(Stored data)
** Start **

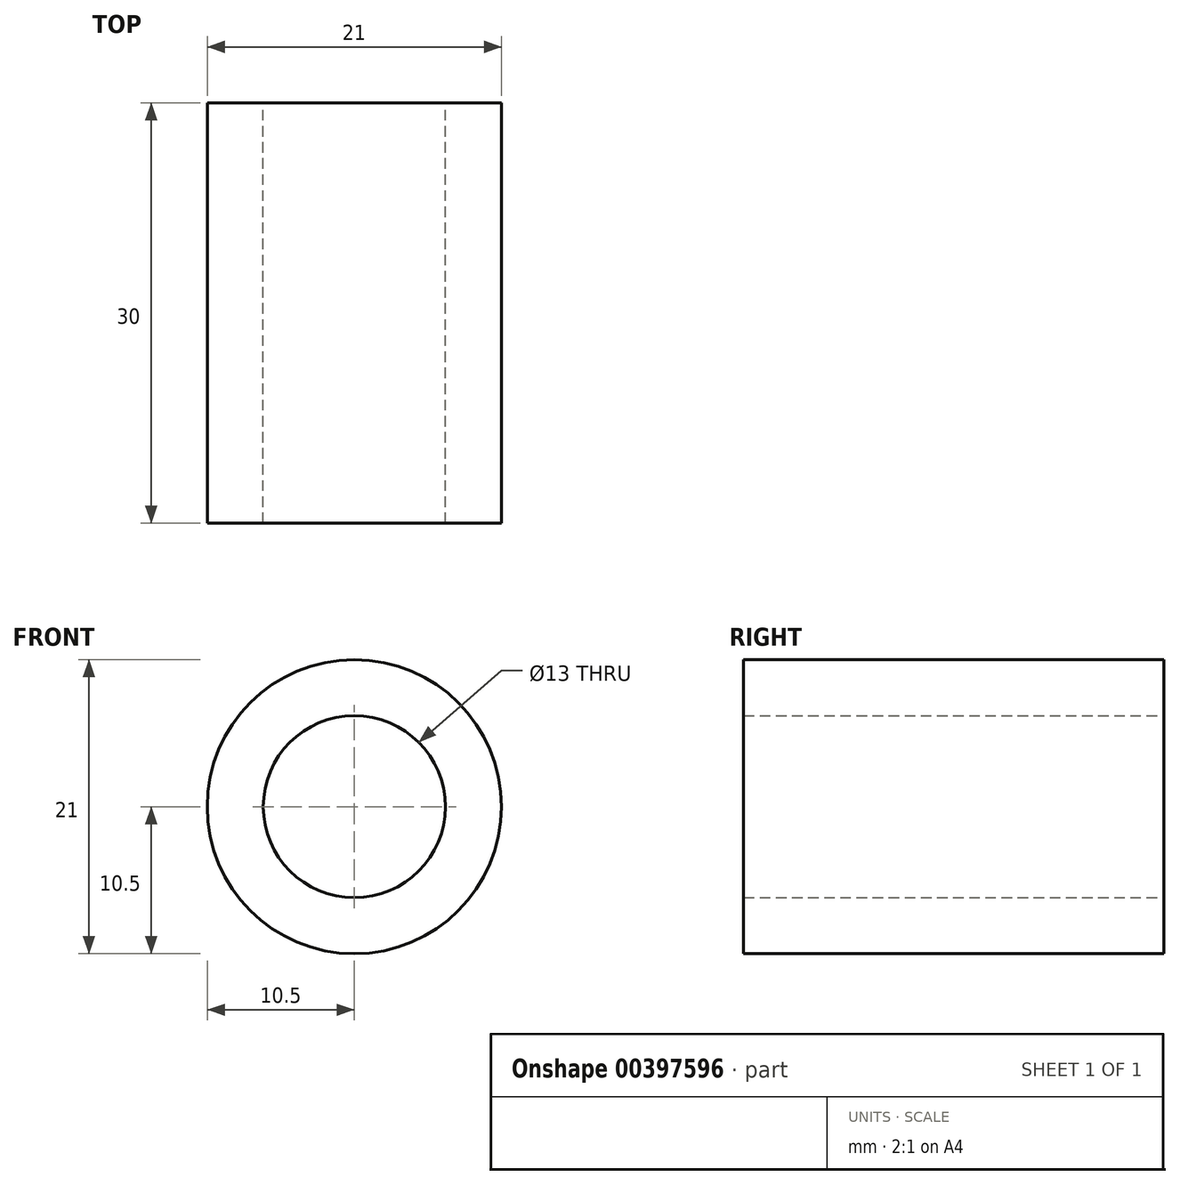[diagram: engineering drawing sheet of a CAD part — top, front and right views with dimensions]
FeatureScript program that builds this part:
annotation { "Feature Type Name" : "Feature", "Feature Type Description" : "" }
export const myFeature = defineFeature(function(context is Context, id is Id, definition is map)
    precondition{}
    {
        {
            var Q0;
            Q0=qCreatedBy(makeId("Front.planeOp"),FACE);
            var sketch = newSketch(context, id + "F0", { "sketchPlane" : qUnion([Q0])});
            skCircle(sketch, "E0", {"center": v(0, 0) * mm, "radius": 10.5 * mm});
            skCircle(sketch, "E1", {"center": v(0, 0) * mm, "radius": 6.5 * mm});
            skSolve(sketch);
        }
        {
            var Q0;
            Q0=makeQuery(id+"F0.imprint","IMPRINT",FACE,{"disambiguationData":[TD([[makeQuery(id+"F0.imprint","IMPRINT",EDGE,{"derivedFrom":sQuery(id+"F0.wireOp",EDGE,"E0")}),1.0]])]});
            extrude(context, id + "F1", {"entities" : qUnion([Q0]), "depth" : 30 * mm});
        }
    });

** End **

Problem description:
Copy out the lines above without any changes, and leave the pictures out of your answer.

Written solution:
[diagram: engineering drawing sheet of a CAD part — top, front and right views with dimensions]
FeatureScript program that builds this part:
annotation { "Feature Type Name" : "Feature", "Feature Type Description" : "" }
export const myFeature = defineFeature(function(context is Context, id is Id, definition is map)
    precondition{}
    {
        {
            var Q0;
            Q0=qCreatedBy(makeId("Front.planeOp"),FACE);
            var sketch = newSketch(context, id + "F0", { "sketchPlane" : qUnion([Q0])});
            skCircle(sketch, "E0", {"center": v(0, 0) * mm, "radius": 10.5 * mm});
            skCircle(sketch, "E1", {"center": v(0, 0) * mm, "radius": 6.5 * mm});
            skSolve(sketch);
        }
        {
            var Q0;
            Q0=makeQuery(id+"F0.imprint","IMPRINT",FACE,{"disambiguationData":[TD([[makeQuery(id+"F0.imprint","IMPRINT",EDGE,{"derivedFrom":sQuery(id+"F0.wireOp",EDGE,"E0")}),1.0]])]});
            extrude(context, id + "F1", {"entities" : qUnion([Q0]), "depth" : 30 * mm});
        }
    });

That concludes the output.